Saber que a filha tem vocação para artesanato. “A Nanda sempre foi dinâmica. Às vezes eu ouvia um barulhão no quarto dela, e ela estava mudando os móveis de posição”, diz Fernandona. “Ela fazia tapete, pão, com 9 anos batia massa de bolo e saía perfeito”, afirma a atriz. “A feira hippie que me aguarde”, brinca Fernandinha.

Nunca ter exigido que ela fosse boa em competições. “Qualquer
15º lugar estava ótimo. Nunca disse: vai fazer ginástica. Se não quer, não faça”, diz a mãe. “Eu e o Cláudio éramos péssimos com bola”, conta Fernanda Torres, referindo-se ao irmão diretor. “Por isso virei atleta biônica.”

Jamais entrar no quarto sem bater ou ir à casa dos filhos sem avisar. Mas permitir que eles entrem em casa a qualquer hora. “Acho até que eles têm a chave de casa”, diz Fernandona. “Não tenho, mamãe, você não me deu”, rebate Fernandinha. “Ah, mas procure que deve estar na sua casa.”

Ter permitido que a filha saísse de casa aos 17 anos. “O Fernando (Torres) custou a se adaptar, mas eu achei uma coisa deliciosa”, diz Fernanda Montenegro. “Nos apartamentos, ou os pais se confinam num quarto, ou os filhos vão para seus quartos. E fica uma casa dividida”, diz a veterana atriz. “É melhor que eles morem sozinhos, para poder ouvir sua música, receber seus amigos. Isso não é desamor, pelo contrário”, diz. “Eles vão, mas depois voltam.”

Ter apartado brigas porque a menina era chamada de “anta” pelo irmão Cláudio, dois anos mais velho. “A Nandinha era levada, mas às vezes reclamava do irmão”, ri Fernandona. “Ele a chamava de ‘anta’ por causa do bordão do Jô Soares”, completa. “Ah, vou falar para o Jô, não sabia disso!”, diz a filha.

Ter prometido a Fernandinha, fanática por piano (na sessão de
fotos de Gente, ela não resiste e toca um pouco), as 32 Sonatas
de Beethoven.

Saber que a filha é mandona (na sessão de fotos, ela dava sugestões o tempo todo, para a mãe inclusive). E ter ouvido o neto Joaquim dizer: “A mamãe manda no papai, mas ele não obedece”.

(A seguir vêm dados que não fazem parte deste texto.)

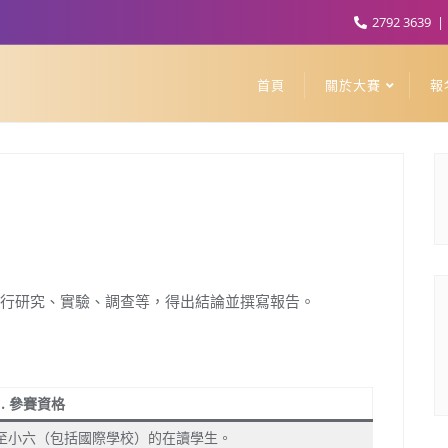
2792 3639
首頁
關於大賽
報
行研究、實驗、調查等，得出結論並撰寫報告。
1. 參賽資格
至小六（包括國際學校）的在讀學生。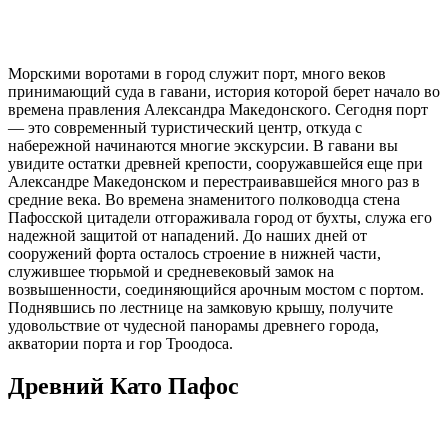
Морскими воротами в город служит порт, много веков
принимающий суда в гавани, история которой берет начало во
времена правления Александра Македонского. Сегодня порт
— это современный туристический центр, откуда с
набережной начинаются многие экскурсии. В гавани вы
увидите остатки древней крепости, сооружавшейся еще при
Александре Македонском и перестраивавшейся много раз в
средние века. Во времена знаменитого полководца стена
Пафосской цитадели отгораживала город от бухты, служа его
надежной защитой от нападений. До наших дней от
сооружений форта осталось строение в нижней части,
служившее тюрьмой и средневековый замок на
возвышенности, соединяющийся арочным мостом с портом.
Поднявшись по лестнице на замковую крышу, получите
удовольствие от чудесной панорамы древнего города,
акватории порта и гор Троодоса.
Древний Като Пафос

Ter perguntado à filha em que floresta ela irá abandoná-la, quando for bem velhinha. “Porque assim como existem João e Maria, largados pelos pais, tem os filhos que largam os pais”, diz Fernandona. “Que horror, mãe!”, exclama a filha. “Como a Fernandinha não respondeu, desconfio que ela não vai me largar numa floresta.